■ **Исходный материал**
┌──

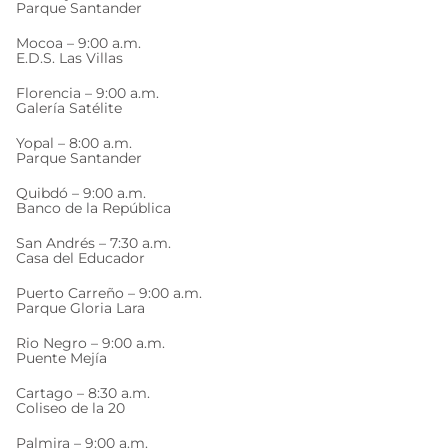
Parque Santander
Mocoa – 9:00 a.m.
E.D.S. Las Villas
Florencia – 9:00 a.m.
Galería Satélite
Yopal – 8:00 a.m.
Parque Santander
Quibdó – 9:00 a.m.
Banco de la República
San Andrés – 7:30 a.m.
Casa del Educador
Puerto Carreño – 9:00 a.m.
Parque Gloria Lara
Rio Negro – 9:00 a.m.
Puente Mejía
Cartago – 8:30 a.m.
Coliseo de la 20
Palmira – 9:00 a.m.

└──

■ **Цель задания**
Перепишите без изменений все строки текста из записей выше, изображения в ответ не включайте.

■ **Ответ к заданию**
Parque Santander
Mocoa – 9:00 a.m.
E.D.S. Las Villas
Florencia – 9:00 a.m.
Galería Satélite
Yopal – 8:00 a.m.
Parque Santander
Quibdó – 9:00 a.m.
Banco de la República
San Andrés – 7:30 a.m.
Casa del Educador
Puerto Carreño – 9:00 a.m.
Parque Gloria Lara
Rio Negro – 9:00 a.m.
Puente Mejía
Cartago – 8:30 a.m.
Coliseo de la 20
Palmira – 9:00 a.m.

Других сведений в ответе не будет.